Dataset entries
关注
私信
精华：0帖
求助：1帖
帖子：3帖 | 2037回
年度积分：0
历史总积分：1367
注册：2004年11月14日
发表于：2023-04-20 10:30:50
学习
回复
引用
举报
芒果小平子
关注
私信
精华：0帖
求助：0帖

Exercise goal:
Reproduce every line of the records above verbatim, keeping the original order.

Your solution:
关注
私信
精华：0帖
求助：1帖
帖子：3帖 | 2037回
年度积分：0
历史总积分：1367
注册：2004年11月14日
发表于：2023-04-20 10:30:50
学习
回复
引用
举报
芒果小平子
关注
私信
精华：0帖
求助：0帖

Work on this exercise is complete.